### Study questions
(A) In the Big Tree Inn review, on how many occasions last week was the restaurant examined, and in what settings?
(B) Reproduce the stretch of the Big Tree Inn review from "The Big Tree Inn" through "to come again.".
(C) Write what comes next in the Big Tree Inn review, picking up after its final sentence.

BEGIN Selected excerpt

The Big Tree Inn is set on Main Street like the VIP section of a nightclub, tucked away as a concentration of class and status that you should feel lucky to visit should you ever get the chance. This is the attitude with which the Big Tree staff has been known to welcome their customers. In a presentation of silver lining, they wait for you to pay your weight in gold and then wish you well until you can afford to come again.
But does this stereotype held among many Geneseo students hold up to reality? Is the restaurant truly as snooty as it seems, or does that image just reflect the plight of poor college kids wishing to avoid the price of fine dining? As examined last week on two occasions, once on a romantic date and once among family visiting for the weekend, perhaps it's a mixture of both. Big Tree seems to offer an equitable and enjoyable experience in its food and environment, but its service was largely contingent on payment method and company.

END Selected excerpt
BEGIN Material supplied

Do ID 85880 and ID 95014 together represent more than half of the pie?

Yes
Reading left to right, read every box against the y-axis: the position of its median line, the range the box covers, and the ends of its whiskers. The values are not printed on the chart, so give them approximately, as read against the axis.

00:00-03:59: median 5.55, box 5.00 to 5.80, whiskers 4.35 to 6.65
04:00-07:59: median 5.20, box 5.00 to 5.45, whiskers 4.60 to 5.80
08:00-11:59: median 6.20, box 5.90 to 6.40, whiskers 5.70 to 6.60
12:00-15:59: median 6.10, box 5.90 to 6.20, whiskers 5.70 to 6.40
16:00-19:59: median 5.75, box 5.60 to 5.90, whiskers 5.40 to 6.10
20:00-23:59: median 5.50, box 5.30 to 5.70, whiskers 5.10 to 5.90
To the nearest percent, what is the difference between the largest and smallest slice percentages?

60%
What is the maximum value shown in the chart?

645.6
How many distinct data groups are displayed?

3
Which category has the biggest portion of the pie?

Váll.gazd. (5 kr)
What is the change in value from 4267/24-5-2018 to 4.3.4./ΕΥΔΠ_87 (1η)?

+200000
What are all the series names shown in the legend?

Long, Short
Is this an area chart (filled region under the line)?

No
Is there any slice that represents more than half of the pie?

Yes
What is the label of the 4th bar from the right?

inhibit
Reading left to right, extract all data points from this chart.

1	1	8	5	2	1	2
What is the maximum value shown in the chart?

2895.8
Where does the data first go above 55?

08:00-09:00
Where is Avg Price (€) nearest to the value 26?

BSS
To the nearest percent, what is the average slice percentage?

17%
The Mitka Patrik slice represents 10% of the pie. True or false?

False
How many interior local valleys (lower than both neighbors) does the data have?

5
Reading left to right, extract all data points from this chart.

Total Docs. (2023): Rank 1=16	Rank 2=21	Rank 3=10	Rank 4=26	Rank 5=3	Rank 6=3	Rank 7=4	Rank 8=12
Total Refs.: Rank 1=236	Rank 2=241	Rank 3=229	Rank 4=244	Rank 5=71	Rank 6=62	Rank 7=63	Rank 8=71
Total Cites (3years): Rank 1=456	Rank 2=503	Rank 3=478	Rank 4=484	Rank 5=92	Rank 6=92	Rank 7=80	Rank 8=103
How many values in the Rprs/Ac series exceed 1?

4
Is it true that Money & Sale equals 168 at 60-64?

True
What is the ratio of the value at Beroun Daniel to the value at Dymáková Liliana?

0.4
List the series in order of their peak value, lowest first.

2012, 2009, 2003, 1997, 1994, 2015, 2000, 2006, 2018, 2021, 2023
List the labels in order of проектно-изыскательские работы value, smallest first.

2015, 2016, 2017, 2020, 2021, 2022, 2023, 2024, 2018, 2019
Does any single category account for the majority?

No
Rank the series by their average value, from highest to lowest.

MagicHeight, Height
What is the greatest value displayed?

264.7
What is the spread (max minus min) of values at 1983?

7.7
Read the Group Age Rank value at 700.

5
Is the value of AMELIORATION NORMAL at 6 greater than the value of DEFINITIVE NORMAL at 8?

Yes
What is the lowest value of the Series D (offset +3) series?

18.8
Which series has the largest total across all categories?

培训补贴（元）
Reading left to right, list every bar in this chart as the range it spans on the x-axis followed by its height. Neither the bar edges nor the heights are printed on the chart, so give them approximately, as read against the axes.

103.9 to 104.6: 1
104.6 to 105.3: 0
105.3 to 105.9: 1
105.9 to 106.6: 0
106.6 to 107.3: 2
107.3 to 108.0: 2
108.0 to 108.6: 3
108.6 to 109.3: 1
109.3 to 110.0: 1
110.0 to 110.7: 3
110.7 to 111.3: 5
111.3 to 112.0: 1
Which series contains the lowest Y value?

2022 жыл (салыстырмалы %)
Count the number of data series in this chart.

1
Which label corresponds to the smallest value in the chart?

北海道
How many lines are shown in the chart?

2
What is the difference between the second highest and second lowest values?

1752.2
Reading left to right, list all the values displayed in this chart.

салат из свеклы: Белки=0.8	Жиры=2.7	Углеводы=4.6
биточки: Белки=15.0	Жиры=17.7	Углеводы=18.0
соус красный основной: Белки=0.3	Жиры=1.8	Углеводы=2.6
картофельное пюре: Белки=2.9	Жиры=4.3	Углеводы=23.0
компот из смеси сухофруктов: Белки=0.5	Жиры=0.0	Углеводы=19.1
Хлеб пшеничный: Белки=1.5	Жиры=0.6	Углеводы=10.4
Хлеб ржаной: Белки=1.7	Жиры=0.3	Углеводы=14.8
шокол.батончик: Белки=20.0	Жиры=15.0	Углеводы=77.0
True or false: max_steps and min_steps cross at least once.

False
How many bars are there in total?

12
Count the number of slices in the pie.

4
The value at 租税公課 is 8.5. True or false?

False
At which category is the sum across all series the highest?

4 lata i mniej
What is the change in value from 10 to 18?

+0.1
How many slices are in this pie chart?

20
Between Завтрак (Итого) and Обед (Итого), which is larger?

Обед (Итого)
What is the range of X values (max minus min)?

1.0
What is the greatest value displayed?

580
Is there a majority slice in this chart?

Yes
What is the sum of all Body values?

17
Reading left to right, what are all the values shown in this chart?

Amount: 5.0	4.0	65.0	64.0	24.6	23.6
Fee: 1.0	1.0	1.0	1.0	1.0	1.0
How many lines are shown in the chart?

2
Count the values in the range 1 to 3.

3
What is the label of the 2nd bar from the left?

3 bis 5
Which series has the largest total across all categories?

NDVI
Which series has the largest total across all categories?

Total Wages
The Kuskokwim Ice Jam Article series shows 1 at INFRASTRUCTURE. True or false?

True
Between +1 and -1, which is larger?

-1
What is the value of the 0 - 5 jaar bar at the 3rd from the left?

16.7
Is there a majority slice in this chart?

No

END Material supplied

### Responses in order
(A) It was examined on two occasions: once on a romantic date and once with family visiting for the weekend.

(B)
The Big Tree Inn is set on Main Street like the VIP section of a nightclub, tucked away as a concentration of class and status that you should feel lucky to visit should you ever get the chance. This is the attitude with which the Big Tree staff has been known to welcome their customers. In a presentation of silver lining, they wait for you to pay your weight in gold and then wish you well until you can afford to come again.

(C)
Consistently and with great measure, the Big Tree Inn is as clean as any house about to welcome guests. The floors are vacuumed, the wood is polished, and every crack is dusted. It doesn't feel sterile, as the rooms are designed and furnished with an impeccable taste for class, nor does it feel too much like a museum, with inviting backgrounds of classical music and the aroma of good food. Leading to the restrooms - which are perhaps the best in Geneseo - an old-fashioned kind of living room represents Big Tree's commitment to an intimate and elegant atmosphere for dining.
Insofar as dining itself is concerned, the Big Tree Inn is equally dedicated to quality. The menu's selection is on par with that of any restaurant in its class, featuring soups and dips for appetizers, seasonal dinner salads, chicken, pasta and seafood entrees, as well as a selection of well-reputed steaks and chops. Most of the items stay close to $20, with only the Surf & Turf Big Tree Style breaching the $30 threshold. Many students argue that the three dollar plates of the Geneseo Family Restaurant are more filling than the plates of Big Tree. But the quality of the latter takes away most room for comparison of Big Tree with its neighboring eateries.
At any restaurant, the bill to be paid is not only for the food but for the experience. If patrons leave a place with a full stomach and a miserable mood, they're unlikely to return. Considering the quality of its environment and food, Big Tree seems to be worth the price, especially for special occasions. However, the quality of the service doesn't speak well for the restaurant on a whole. There is an air of obligated courtesy among the staff, whose transparent demeanor seems to reveal an attitude of not wanting to be there in the first place.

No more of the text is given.